Like B. R. Ambedkar, Hardas wanted greater participation of the depressed classes in the legislative assemblies. He appealed the governor of Central Provinces and Berar to nominate members among the depressed classes to the legislative council, district local boards, and municipalities. He was among the main organisers of the Conference of the Depressed Classes at Nagpur on 8 August 1930 presided over by B. R. Ambedkar. This conference passed the resolution to have separate electorates for the depressed classes. This conference formed All India Depressed Classes Federation and Hardas was elected as a joint secretary of the federation. The second conference of All India Depressed Classes was held at Kamthi on 7 May 1932 and Hardas was the president of its reception committee. At this meeting, he was elected as a secretary of the national body of the federation.
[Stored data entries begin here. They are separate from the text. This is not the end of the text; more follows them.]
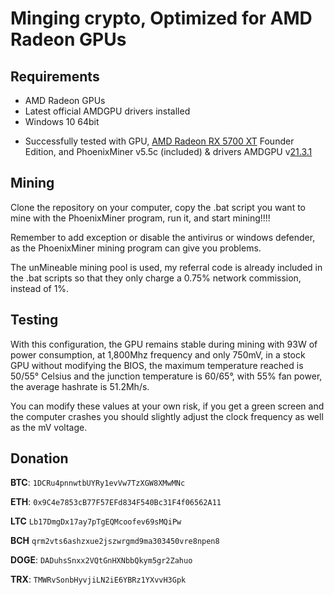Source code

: # Minging crypto, Optimized for AMD Radeon GPUs


## Requirements
- AMD Radeon GPUs
- Latest official AMDGPU drivers installed
- Windows 10 64bit
* Successfully tested with GPU, [AMD Radeon RX 5700 XT](https://www.amd.com/es/products/graphics/amd-radeon-rx-5700-xt) Founder Edition, and PhoenixMiner v5.5c (included) & drivers AMDGPU v[21.3.1](https://drivers.amd.com/drivers/radeon-software-adrenalin-2020-21.3.1-win10-64bit-mar24.exe)

## Mining
Clone the repository on your computer, copy the .bat script you want to mine with the PhoenixMiner program, run it, and start mining!!!!

Remember to add exception or disable the antivirus or windows defender, as the PhoenixMiner mining program can give you problems. 

The unMineable mining pool is used, my referral code is already included in the .bat scripts so that they only charge a 0.75% network commission, instead of 1%.

## Testing
With this configuration, the GPU remains stable during mining with 93W of power consumption, at 1,800Mhz frequency and only 750mV, in a stock GPU without modifying the BIOS, the maximum temperature reached is 50/55° Celsius and the junction temperature is 60/65°, with 55% fan power, the average hashrate is 51.2Mh/s.

You can modify these values at your own risk, if you get a green screen and the computer crashes you should slightly adjust the clock frequency as well as the mV voltage. 

## Donation
**BTC**: `1DCRu4pnnwtbUYRy1evVw7TzXGW8XMwMNc`

**ETH**: `0x9C4e7853cB77F57EFd834F540Bc31F4f06562A11`

**LTC** `Lb17DmgDx17ay7pTgEQMcoofev69sMQiPw`

**BCH** `qrm2vts6ashzxue2jszwrgmd9ma303450vre8npen8`

**DOGE**: `DADuhsSnxx2VQtGnHXNbbQkym5gr2Zahuo`

**TRX**: `TMWRvSonbHyvjiLN2iE6YBRz1YXvvH3Gpk`

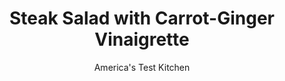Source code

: ---
layout: ../../layouts/MarkdownPostLayout.astro
title: Steak Salad with Carrot-Ginger Vinaigrette
author: America's Test Kitchen
pubDate: 2023-03-15
description: "Seared steak. Fresh salad. A bright, gingery dressing. Whats not to love?"
image_url: https://res.cloudinary.com/hksqkdlah/image/upload/ar_1:1,c_fill,dpr_2.0,f_auto,fl_lossy.progressive.strip_profile,g_faces:auto,q_auto:low,w_344/SFS_SkirtSteakCarrotGingerVinaigrette_32_yee59r
tags: ["Main Courses","Beef","Weeknight","Salads"]
calories: 2337
protein: 36
carbohydrates: 11
fats: 
fiber: 4
ingredients: ["4 , carrots (2 peeled and chopped, 2 peeled and cut into 2-inch matchsticks)","1/4 cup, seasoned rice vinegar","2 tablespoons, water","1 piece (1½-inch), ginger, peeled and chopped coarse","1 teaspoon, toasted sesame oil","1 teaspoon, table salt, divided","1/4 cup plus 2 tablespoons, vegetable oil, divided","1 1/2 pounds, skirt steak, trimmed and cut with grain into approximate 4-inch lengths (about 8 pieces)","1/4 teaspoon, pepper","3 , romaine lettuce hearts (18 ounces), quartered and sliced thin","1/2 , English cucumber, halved lengthwise and sliced thin","4 , radishes, trimmed and sliced thin"]
serves: 4
time: "30 minutes"
instructions: ["Process chopped carrots, vinegar, water, ginger, sesame oil, and ½ teaspoon salt in blender until finely ground, about 30 seconds. With blender running, slowly add ¼ cup vegetable oil and process until smooth, about 30 seconds; set aside vinaigrette.","Pat steak dry with paper towels and sprinkle with pepper and remaining ½ teaspoon salt. Heat 1 tablespoon vegetable oil in 12-inch nonstick skillet over medium-high heat until just smoking. Add half of steak and cook until well browned and meat registers 125 degrees (for medium-rare), about 2 minutes per side. Transfer to carving board. Repeat with remaining 1 tablespoon vegetable oil and remaining steak. Let rest for 5 minutes.","Toss lettuce, cucumber, radishes, carrot matchsticks, and ½ cup vinaigrette together in bowl. Divide salad among 4 plates. Slice steak thin against grain. Top salads with steak. Serve, passing remaining vinaigrette separately."]
nutrition: ["1012 mg Potassium","313 mg Phosphorus","79 mg Calcium","4 mg Iron","65 mg Magnesium","748 mg Sodium","10 mg Zinc","44 g Fat","9 mg Niacin (B3)","25 g Monounsaturated","5 g Polyunsaturated","10 mg Vitamin C","110 mg Cholesterol","10 g Saturated","1 g Trans","4 g Fiber","193 µg Folate (food)","4 g Sugars","144 µg Vitamin K","335 g Water","11 g Carbs","193 µg Folate equivalent (total)","36 g Protein","5 mg Vitamin E","4 µg Vitamin B12","1073 µg Vitamin A","584 kcal Energy","2337 calories"]
notes: "The vinaigrette can be refrigerated for up to 1 week; whisk before serving."
---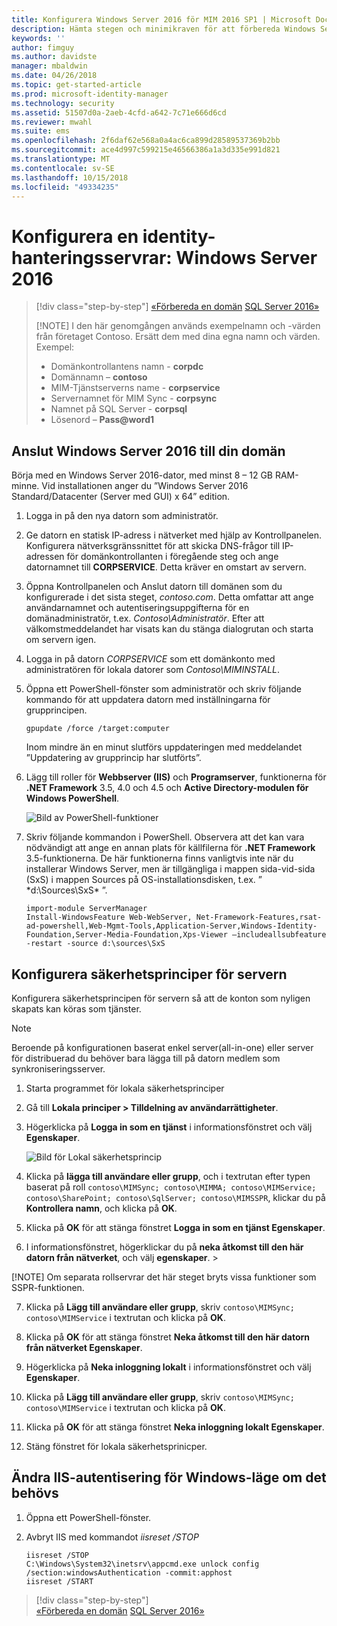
 ```yaml
---
title: Konfigurera Windows Server 2016 för MIM 2016 SP1 | Microsoft Docs
description: Hämta stegen och minimikraven för att förbereda Windows Server 2016 för att arbeta med MIM 2016 SP1.
keywords: ''
author: fimguy
ms.author: davidste
manager: mbaldwin
ms.date: 04/26/2018
ms.topic: get-started-article
ms.prod: microsoft-identity-manager
ms.technology: security
ms.assetid: 51507d0a-2aeb-4cfd-a642-7c71e666d6cd
ms.reviewer: mwahl
ms.suite: ems
ms.openlocfilehash: 2f6daf62e568a0a4ac6ca899d28589537369b2bb
ms.sourcegitcommit: ace4d997c599215e46566386a1a3d335e991d821
ms.translationtype: MT
ms.contentlocale: sv-SE
ms.lasthandoff: 10/15/2018
ms.locfileid: "49334235"
---
```

# <a name="set-up-an-identity-management-servers-windows-server-2016"></a>Konfigurera en identity-hanteringsservrar: Windows Server 2016

> [!div class="step-by-step"]
> [«Förbereda en domän](preparing-domain.md)
> [SQL Server 2016»](prepare-server-sql2016.md)
> 
> [!NOTE]
> I den här genomgången används exempelnamn och -värden från företaget Contoso. Ersätt dem med dina egna namn och värden. Exempel:
> - Domänkontrollantens namn - **corpdc**
> - Domännamn – **contoso**
> - MIM-Tjänstserverns name - **corpservice**
> - Servernamnet för MIM Sync - **corpsync**
> - Namnet på SQL Server - **corpsql**
> - Lösenord – <strong>Pass@word1</strong>

## <a name="join-windows-server-2016-to-your-domain"></a>Anslut Windows Server 2016 till din domän

Börja med en Windows Server 2016-dator, med minst 8 – 12 GB RAM-minne. Vid installationen anger du ”Windows Server 2016 Standard/Datacenter (Server med GUI) x 64” edition.

1. Logga in på den nya datorn som administratör.

2. Ge datorn en statisk IP-adress i nätverket med hjälp av Kontrollpanelen. Konfigurera nätverksgränssnittet för att skicka DNS-frågor till IP-adressen för domänkontrollanten i föregående steg och ange datornamnet till **CORPSERVICE**.  Detta kräver en omstart av servern.

3. Öppna Kontrollpanelen och Anslut datorn till domänen som du konfigurerade i det sista steget, *contoso.com*.  Detta omfattar att ange användarnamnet och autentiseringsuppgifterna för en domänadministratör, t.ex. *Contoso\Administratör*.  Efter att välkomstmeddelandet har visats kan du stänga dialogrutan och starta om servern igen.

4. Logga in på datorn *CORPSERVICE* som ett domänkonto med administratören för lokala datorer som *Contoso\MIMINSTALL*.


5. Öppna ett PowerShell-fönster som administratör och skriv följande kommando för att uppdatera datorn med inställningarna för grupprincipen.

    ```
    gpupdate /force /target:computer
    ```

    Inom mindre än en minut slutförs uppdateringen med meddelandet ”Uppdatering av grupprincip har slutförts”.

6. Lägg till roller för **Webbserver (IIS)** och **Programserver**, funktionerna för **.NET Framework** 3.5, 4.0 och 4.5 och **Active Directory-modulen för Windows PowerShell**.

    ![Bild av PowerShell-funktioner](media/MIM-DeployWS2.png)

7. Skriv följande kommandon i PowerShell. Observera att det kan vara nödvändigt att ange en annan plats för källfilerna för **.NET Framework** 3.5-funktionerna. De här funktionerna finns vanligtvis inte när du installerar Windows Server, men är tillgängliga i mappen sida-vid-sida (SxS) i mappen Sources på OS-installationsdisken, t.ex. ” \*d:\Sources\SxS\* ”.

    ```
    import-module ServerManager
    Install-WindowsFeature Web-WebServer, Net-Framework-Features,rsat-ad-powershell,Web-Mgmt-Tools,Application-Server,Windows-Identity-Foundation,Server-Media-Foundation,Xps-Viewer –includeallsubfeature -restart -source d:\sources\SxS
    ```

## <a name="configure-the-server-security-policy"></a>Konfigurera säkerhetsprinciper för servern

Konfigurera säkerhetsprincipen för servern så att de konton som nyligen skapats kan köras som tjänster.
> [!NOTE] 
> Beroende på konfigurationen baserat enkel server(all-in-one) eller server för distribuerad du behöver bara lägga till på datorn medlem som synkroniseringsserver. 

1. Starta programmet för lokala säkerhetsprinciper

2. Gå till **Lokala principer > Tilldelning av användarrättigheter**.

3. Högerklicka på **Logga in som en tjänst** i informationsfönstret och välj **Egenskaper**.

    ![Bild för Lokal säkerhetsprincip](media/MIM-DeployWS3.png)

4. Klicka på **lägga till användare eller grupp**, och i textrutan efter typen baserat på roll `contoso\MIMSync; contoso\MIMMA; contoso\MIMService; contoso\SharePoint; contoso\SqlServer; contoso\MIMSSPR`, klickar du på **Kontrollera namn**, och klicka på **OK**.

5. Klicka på **OK** för att stänga fönstret **Logga in som en tjänst Egenskaper**.

6.  I informationsfönstret, högerklickar du på **neka åtkomst till den här datorn från nätverket**, och välj **egenskaper**. >

[!NOTE] Om separata rollservrar det här steget bryts vissa funktioner som SSPR-funktionen.

7. Klicka på **Lägg till användare eller grupp**, skriv `contoso\MIMSync; contoso\MIMService` i textrutan och klicka på **OK**.

8. Klicka på **OK** för att stänga fönstret **Neka åtkomst till den här datorn från nätverket Egenskaper**.

9. Högerklicka på **Neka inloggning lokalt** i informationsfönstret och välj **Egenskaper**.

10. Klicka på **Lägg till användare eller grupp**, skriv `contoso\MIMSync; contoso\MIMService` i textrutan och klicka på **OK**.

11. Klicka på **OK** för att stänga fönstret **Neka inloggning lokalt Egenskaper**.

12. Stäng fönstret för lokala säkerhetsprinicper.


## <a name="change-the-iis-windows-authentication-mode-if-needed"></a>Ändra IIS-autentisering för Windows-läge om det behövs

1.  Öppna ett PowerShell-fönster.

2.  Avbryt IIS med kommandot *iisreset /STOP*

    ```
    iisreset /STOP
    C:\Windows\System32\inetsrv\appcmd.exe unlock config /section:windowsAuthentication -commit:apphost
    iisreset /START
    ```

> [!div class="step-by-step"]  
> [«Förbereda en domän](preparing-domain.md)
> [SQL Server 2016»](prepare-server-sql2016.md)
Hardas became secretary of CP and Berar branch of Independent Labour Party (ILP) in 1936. He fought the assembly elections in 1937 from Nagpur-Kamthi constituency and won. In 1938, he was also nominated as the president of the CP and Berar branch of ILP. In 1939, he fell sick with tuberculosis and died on 12 January 1939.

==Legacy==
Hardas left a significant impact on the depressed classes even after his death. Moon notes that "Just as a comet appears, bringing light throughout the sky, and then vanishing in instant, so it happened with Hardas." The greeting phrase Jai Bhim coined by him has become a general term of greeting amongst the Dalits in India. It is also a formal greeting phrase of Bahujan Samaj Party, a Dalit prominent and National Level party in India.

==Film depiction==
In 2016, producer Dhananjay Galani made a film titled Bole India Jai Bhim which portrayed the life and work of Hardas.